### Exercise prompt
Only the lines containing "LIST" belong in the answer; find them in the material below.

### Data records
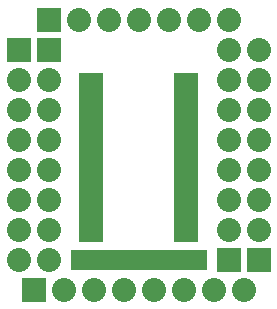
<source format=gts>
G04 (created by PCBNEW-RS274X (2012-apr-16-27)-stable) date dim. 02 juin 2013 12:40:30 CST*
G01*
G70*
G90*
%MOIN*%
G04 Gerber Fmt 3.4, Leading zero omitted, Abs format*
%FSLAX34Y34*%
G04 APERTURE LIST*
%ADD10C,0.006000*%
%ADD11R,0.080000X0.080000*%
%ADD12C,0.080000*%
%ADD13R,0.079100X0.031800*%
%ADD14R,0.058000X0.070000*%
G04 APERTURE END LIST*
G54D10*
G54D11*
X14500Y-22000D03*
G54D12*
X15500Y-22000D03*
X16500Y-22000D03*
X17500Y-22000D03*
X18500Y-22000D03*
X19500Y-22000D03*
X20500Y-22000D03*
G54D11*
X14000Y-31000D03*
G54D12*
X15000Y-31000D03*
X16000Y-31000D03*
X17000Y-31000D03*
X18000Y-31000D03*
X19000Y-31000D03*
X20000Y-31000D03*
X21000Y-31000D03*
G54D11*
X21500Y-30000D03*
G54D12*
X21500Y-29000D03*
X21500Y-28000D03*
X21500Y-27000D03*
X21500Y-26000D03*
X21500Y-25000D03*
X21500Y-24000D03*
X21500Y-23000D03*
G54D11*
X20500Y-30000D03*
G54D12*
X20500Y-29000D03*
X20500Y-28000D03*
X20500Y-27000D03*
X20500Y-26000D03*
X20500Y-25000D03*
X20500Y-24000D03*
X20500Y-23000D03*
G54D11*
X14500Y-23000D03*
G54D12*
X14500Y-24000D03*
X14500Y-25000D03*
X14500Y-26000D03*
X14500Y-27000D03*
X14500Y-28000D03*
X14500Y-29000D03*
X14500Y-30000D03*
G54D11*
X13500Y-23000D03*
G54D12*
X13500Y-24000D03*
X13500Y-25000D03*
X13500Y-26000D03*
X13500Y-27000D03*
X13500Y-28000D03*
X13500Y-29000D03*
X13500Y-30000D03*
G54D13*
X19075Y-27485D03*
X19075Y-27288D03*
X19075Y-27091D03*
X19075Y-26894D03*
X19075Y-26697D03*
X19075Y-26500D03*
X19075Y-26304D03*
X19075Y-26107D03*
X19075Y-25910D03*
X19075Y-25713D03*
X19075Y-25516D03*
X15925Y-28666D03*
X15925Y-28862D03*
X15925Y-29059D03*
X15925Y-29256D03*
X19075Y-29256D03*
X19075Y-29060D03*
X19075Y-28863D03*
X15925Y-27091D03*
X19075Y-28469D03*
X19075Y-28272D03*
X19075Y-28075D03*
X19075Y-27878D03*
X19075Y-27682D03*
X15925Y-26107D03*
X15925Y-26303D03*
X15925Y-26500D03*
X15925Y-26697D03*
X15925Y-26894D03*
X19075Y-28666D03*
X15925Y-27288D03*
X15925Y-27485D03*
X15925Y-27681D03*
X15925Y-27878D03*
X15925Y-28075D03*
X15925Y-28272D03*
X15925Y-28469D03*
X15925Y-23941D03*
X15925Y-24138D03*
X15925Y-24335D03*
X15925Y-24532D03*
X15925Y-24729D03*
X15925Y-24925D03*
X15925Y-25122D03*
X15925Y-25319D03*
X15925Y-25516D03*
X15925Y-25713D03*
X15925Y-25910D03*
X19075Y-25319D03*
X19075Y-25122D03*
X19075Y-24925D03*
X19075Y-24729D03*
X19075Y-24532D03*
X19075Y-24335D03*
X19075Y-24138D03*
X19075Y-23941D03*
G54D14*
X18000Y-30000D03*
X17500Y-30000D03*
X17000Y-30000D03*
X16500Y-30000D03*
X16000Y-30000D03*
X15500Y-30000D03*
X19500Y-30000D03*
X19000Y-30000D03*
X18500Y-30000D03*
M02*

</source>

### Solution for this task
G04 APERTURE LIST*
G04 APERTURE END LIST*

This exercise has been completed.